Prompt - Print each line from the start of the records below up through the line where "image shows staining" is found, exactly as given.

Records to use -
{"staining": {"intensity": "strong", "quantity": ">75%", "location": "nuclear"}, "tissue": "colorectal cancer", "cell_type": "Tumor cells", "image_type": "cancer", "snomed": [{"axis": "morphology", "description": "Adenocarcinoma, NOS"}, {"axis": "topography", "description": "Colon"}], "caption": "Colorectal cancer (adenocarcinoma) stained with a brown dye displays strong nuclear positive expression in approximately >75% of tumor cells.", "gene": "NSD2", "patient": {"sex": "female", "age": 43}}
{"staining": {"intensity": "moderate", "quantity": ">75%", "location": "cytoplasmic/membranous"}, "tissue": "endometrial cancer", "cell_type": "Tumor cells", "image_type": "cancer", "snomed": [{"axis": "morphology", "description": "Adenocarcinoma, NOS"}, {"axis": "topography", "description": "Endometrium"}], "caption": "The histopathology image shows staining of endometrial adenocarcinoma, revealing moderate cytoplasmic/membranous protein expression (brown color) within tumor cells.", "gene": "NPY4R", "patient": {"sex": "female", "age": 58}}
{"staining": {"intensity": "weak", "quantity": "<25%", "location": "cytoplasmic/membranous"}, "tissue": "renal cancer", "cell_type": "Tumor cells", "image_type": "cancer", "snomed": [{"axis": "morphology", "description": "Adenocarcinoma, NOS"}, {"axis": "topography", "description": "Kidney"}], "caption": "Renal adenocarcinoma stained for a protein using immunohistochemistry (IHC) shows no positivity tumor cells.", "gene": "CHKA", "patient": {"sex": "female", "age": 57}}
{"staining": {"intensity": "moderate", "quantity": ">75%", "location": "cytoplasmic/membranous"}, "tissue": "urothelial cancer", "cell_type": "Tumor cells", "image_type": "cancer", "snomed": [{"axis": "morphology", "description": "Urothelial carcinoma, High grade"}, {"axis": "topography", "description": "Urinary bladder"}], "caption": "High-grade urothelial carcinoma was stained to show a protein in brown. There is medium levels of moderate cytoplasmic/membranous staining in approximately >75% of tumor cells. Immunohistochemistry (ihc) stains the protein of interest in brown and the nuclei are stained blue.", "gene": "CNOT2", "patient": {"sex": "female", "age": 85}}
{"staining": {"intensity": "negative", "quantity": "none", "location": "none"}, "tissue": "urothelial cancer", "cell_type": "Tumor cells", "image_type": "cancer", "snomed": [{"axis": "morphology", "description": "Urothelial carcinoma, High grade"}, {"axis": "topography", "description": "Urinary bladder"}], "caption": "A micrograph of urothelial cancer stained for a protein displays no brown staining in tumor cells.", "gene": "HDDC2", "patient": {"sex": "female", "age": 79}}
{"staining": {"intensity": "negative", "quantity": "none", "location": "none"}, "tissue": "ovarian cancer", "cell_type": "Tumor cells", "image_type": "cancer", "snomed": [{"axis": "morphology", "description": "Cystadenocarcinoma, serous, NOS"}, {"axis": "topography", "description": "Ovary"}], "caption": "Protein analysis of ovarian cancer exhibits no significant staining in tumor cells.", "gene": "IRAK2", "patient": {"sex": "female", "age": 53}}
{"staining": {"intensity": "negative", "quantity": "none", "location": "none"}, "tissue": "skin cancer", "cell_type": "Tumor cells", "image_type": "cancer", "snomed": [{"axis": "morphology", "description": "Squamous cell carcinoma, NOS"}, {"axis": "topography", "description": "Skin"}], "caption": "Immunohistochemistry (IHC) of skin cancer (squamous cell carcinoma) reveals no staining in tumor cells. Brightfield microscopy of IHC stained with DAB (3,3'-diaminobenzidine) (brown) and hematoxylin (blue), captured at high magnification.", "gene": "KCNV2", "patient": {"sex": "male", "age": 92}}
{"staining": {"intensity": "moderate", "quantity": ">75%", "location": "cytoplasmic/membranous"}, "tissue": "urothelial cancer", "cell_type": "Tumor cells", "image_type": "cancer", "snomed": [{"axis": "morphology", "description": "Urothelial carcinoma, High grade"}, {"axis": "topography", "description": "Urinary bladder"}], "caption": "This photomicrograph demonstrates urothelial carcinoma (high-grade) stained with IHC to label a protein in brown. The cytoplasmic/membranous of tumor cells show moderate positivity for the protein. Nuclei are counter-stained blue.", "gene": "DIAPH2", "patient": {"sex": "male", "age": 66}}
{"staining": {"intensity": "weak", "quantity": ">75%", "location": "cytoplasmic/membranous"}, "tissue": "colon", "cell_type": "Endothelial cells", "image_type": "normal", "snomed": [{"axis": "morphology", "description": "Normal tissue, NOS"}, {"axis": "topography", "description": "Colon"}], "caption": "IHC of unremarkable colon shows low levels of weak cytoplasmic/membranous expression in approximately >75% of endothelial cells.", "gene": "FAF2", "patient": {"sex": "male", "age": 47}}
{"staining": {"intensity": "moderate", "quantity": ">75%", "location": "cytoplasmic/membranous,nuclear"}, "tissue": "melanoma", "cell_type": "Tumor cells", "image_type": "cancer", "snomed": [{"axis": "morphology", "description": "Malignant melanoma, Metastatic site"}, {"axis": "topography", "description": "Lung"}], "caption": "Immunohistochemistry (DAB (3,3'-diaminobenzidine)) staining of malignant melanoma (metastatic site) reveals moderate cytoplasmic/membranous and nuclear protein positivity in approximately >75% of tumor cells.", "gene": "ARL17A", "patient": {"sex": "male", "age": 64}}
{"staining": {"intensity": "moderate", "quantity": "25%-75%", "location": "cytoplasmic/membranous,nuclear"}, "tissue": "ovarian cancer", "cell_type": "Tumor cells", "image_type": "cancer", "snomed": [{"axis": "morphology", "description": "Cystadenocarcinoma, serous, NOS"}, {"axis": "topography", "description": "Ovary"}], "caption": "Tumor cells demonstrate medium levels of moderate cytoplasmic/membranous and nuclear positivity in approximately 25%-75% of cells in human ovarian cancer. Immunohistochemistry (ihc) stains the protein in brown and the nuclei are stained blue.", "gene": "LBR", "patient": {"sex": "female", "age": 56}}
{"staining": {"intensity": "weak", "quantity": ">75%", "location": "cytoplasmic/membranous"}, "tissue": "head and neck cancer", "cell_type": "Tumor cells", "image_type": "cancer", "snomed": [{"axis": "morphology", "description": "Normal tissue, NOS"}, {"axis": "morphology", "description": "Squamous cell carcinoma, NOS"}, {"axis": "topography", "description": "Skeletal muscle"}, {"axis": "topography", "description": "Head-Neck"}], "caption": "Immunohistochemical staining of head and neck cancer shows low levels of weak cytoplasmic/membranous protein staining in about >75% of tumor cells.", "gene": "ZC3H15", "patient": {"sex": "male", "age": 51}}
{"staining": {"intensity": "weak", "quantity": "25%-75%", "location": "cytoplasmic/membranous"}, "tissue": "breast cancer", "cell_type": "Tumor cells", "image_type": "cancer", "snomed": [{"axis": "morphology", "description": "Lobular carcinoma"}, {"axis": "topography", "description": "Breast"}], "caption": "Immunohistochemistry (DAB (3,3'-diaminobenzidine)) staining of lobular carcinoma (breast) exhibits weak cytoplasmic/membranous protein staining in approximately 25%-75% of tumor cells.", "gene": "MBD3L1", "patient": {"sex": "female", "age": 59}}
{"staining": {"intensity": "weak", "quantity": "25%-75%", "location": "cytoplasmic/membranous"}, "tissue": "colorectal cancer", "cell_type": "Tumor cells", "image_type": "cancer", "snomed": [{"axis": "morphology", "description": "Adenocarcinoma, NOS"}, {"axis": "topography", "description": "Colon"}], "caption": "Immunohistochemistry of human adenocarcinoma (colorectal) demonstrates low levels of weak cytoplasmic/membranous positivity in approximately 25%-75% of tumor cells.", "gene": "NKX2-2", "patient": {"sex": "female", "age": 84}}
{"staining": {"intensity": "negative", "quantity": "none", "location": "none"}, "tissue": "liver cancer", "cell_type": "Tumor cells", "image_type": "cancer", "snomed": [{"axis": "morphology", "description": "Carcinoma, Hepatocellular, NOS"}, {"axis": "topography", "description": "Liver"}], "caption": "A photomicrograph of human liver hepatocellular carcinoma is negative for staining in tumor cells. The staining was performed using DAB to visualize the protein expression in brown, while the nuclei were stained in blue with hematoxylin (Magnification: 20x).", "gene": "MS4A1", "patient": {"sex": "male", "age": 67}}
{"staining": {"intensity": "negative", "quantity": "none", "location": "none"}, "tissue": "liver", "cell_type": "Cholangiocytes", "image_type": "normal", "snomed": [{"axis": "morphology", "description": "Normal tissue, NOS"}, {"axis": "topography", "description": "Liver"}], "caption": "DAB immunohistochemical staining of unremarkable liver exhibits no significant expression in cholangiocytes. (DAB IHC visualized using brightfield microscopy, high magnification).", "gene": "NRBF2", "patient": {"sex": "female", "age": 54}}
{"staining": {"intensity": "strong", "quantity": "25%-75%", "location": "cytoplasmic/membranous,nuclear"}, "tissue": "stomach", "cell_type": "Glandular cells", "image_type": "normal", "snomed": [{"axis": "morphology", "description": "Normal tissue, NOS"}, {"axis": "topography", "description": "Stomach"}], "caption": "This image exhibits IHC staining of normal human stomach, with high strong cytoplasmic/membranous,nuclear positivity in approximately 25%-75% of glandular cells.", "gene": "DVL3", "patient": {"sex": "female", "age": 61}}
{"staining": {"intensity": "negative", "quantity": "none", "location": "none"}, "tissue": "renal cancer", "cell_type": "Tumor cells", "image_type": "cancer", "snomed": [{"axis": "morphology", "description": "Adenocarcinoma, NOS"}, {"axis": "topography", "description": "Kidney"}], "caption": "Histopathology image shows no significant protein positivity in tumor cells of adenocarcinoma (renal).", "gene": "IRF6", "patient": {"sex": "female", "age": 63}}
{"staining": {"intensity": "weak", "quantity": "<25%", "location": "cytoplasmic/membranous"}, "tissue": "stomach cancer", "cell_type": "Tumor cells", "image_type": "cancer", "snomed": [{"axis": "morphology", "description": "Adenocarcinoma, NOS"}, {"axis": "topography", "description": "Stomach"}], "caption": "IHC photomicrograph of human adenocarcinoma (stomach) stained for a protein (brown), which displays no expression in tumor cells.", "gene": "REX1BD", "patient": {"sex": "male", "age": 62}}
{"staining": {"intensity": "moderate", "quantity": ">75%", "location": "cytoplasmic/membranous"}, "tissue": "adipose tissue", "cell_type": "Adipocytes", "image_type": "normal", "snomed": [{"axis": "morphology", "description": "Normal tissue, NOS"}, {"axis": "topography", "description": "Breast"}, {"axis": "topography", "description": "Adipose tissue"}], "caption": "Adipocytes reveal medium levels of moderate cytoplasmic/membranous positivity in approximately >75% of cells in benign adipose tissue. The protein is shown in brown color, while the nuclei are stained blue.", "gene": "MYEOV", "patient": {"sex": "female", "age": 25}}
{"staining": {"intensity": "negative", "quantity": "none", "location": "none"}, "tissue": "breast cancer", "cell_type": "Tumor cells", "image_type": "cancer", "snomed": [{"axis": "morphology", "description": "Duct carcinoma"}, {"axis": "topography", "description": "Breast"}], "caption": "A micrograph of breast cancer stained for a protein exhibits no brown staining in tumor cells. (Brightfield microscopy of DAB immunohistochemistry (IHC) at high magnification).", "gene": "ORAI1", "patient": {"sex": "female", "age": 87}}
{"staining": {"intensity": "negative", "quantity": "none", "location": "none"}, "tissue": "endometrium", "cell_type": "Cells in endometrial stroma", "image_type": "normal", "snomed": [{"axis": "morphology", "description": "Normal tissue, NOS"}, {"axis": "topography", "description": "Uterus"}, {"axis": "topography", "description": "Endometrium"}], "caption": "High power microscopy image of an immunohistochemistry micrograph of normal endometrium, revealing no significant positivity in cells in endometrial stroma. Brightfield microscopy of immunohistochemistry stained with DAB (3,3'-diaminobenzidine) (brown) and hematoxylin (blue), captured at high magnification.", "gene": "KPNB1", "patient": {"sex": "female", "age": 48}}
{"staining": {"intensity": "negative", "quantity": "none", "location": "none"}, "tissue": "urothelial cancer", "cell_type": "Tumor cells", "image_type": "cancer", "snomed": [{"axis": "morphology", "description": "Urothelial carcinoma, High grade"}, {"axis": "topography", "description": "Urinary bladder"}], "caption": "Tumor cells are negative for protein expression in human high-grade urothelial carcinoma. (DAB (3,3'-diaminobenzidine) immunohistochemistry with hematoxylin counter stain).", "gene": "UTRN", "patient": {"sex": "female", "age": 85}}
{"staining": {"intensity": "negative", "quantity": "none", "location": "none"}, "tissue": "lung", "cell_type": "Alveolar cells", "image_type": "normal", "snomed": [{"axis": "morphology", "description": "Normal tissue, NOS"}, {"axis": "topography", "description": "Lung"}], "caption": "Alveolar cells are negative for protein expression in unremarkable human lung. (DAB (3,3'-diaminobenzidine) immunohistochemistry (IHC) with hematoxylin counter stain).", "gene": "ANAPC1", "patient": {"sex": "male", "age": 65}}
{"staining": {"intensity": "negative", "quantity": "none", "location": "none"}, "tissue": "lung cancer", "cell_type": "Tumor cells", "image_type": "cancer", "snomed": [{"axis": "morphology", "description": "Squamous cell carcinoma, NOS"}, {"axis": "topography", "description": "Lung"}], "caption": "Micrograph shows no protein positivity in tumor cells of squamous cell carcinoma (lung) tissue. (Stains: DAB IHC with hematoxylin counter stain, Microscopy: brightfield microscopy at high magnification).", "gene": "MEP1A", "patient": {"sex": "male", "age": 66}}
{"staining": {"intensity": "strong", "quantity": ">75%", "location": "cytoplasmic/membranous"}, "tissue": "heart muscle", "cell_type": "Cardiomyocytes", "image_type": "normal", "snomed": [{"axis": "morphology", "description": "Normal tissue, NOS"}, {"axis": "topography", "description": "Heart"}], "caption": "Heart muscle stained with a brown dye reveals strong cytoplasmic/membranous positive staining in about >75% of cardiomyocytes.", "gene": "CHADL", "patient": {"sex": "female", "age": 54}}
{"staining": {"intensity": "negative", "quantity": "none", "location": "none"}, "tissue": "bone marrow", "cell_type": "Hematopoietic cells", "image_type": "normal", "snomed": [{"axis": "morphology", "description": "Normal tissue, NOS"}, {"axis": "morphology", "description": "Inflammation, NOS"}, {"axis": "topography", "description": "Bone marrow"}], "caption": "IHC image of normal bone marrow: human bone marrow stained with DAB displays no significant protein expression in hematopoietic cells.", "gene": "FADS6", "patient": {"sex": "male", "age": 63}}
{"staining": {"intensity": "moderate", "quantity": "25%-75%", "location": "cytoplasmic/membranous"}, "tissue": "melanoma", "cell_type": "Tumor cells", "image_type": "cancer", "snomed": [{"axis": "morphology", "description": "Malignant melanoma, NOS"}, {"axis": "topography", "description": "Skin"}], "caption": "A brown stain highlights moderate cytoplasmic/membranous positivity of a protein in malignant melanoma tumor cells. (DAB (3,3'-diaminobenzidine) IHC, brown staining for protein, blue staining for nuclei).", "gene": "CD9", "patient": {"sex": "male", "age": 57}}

Answer -
{"staining": {"intensity": "strong", "quantity": ">75%", "location": "nuclear"}, "tissue": "colorectal cancer", "cell_type": "Tumor cells", "image_type": "cancer", "snomed": [{"axis": "morphology", "description": "Adenocarcinoma, NOS"}, {"axis": "topography", "description": "Colon"}], "caption": "Colorectal cancer (adenocarcinoma) stained with a brown dye displays strong nuclear positive expression in approximately >75% of tumor cells.", "gene": "NSD2", "patient": {"sex": "female", "age": 43}}
{"staining": {"intensity": "moderate", "quantity": ">75%", "location": "cytoplasmic/membranous"}, "tissue": "endometrial cancer", "cell_type": "Tumor cells", "image_type": "cancer", "snomed": [{"axis": "morphology", "description": "Adenocarcinoma, NOS"}, {"axis": "topography", "description": "Endometrium"}], "caption": "The histopathology image shows staining of endometrial adenocarcinoma, revealing moderate cytoplasmic/membranous protein expression (brown color) within tumor cells.", "gene": "NPY4R", "patient": {"sex": "female", "age": 58}}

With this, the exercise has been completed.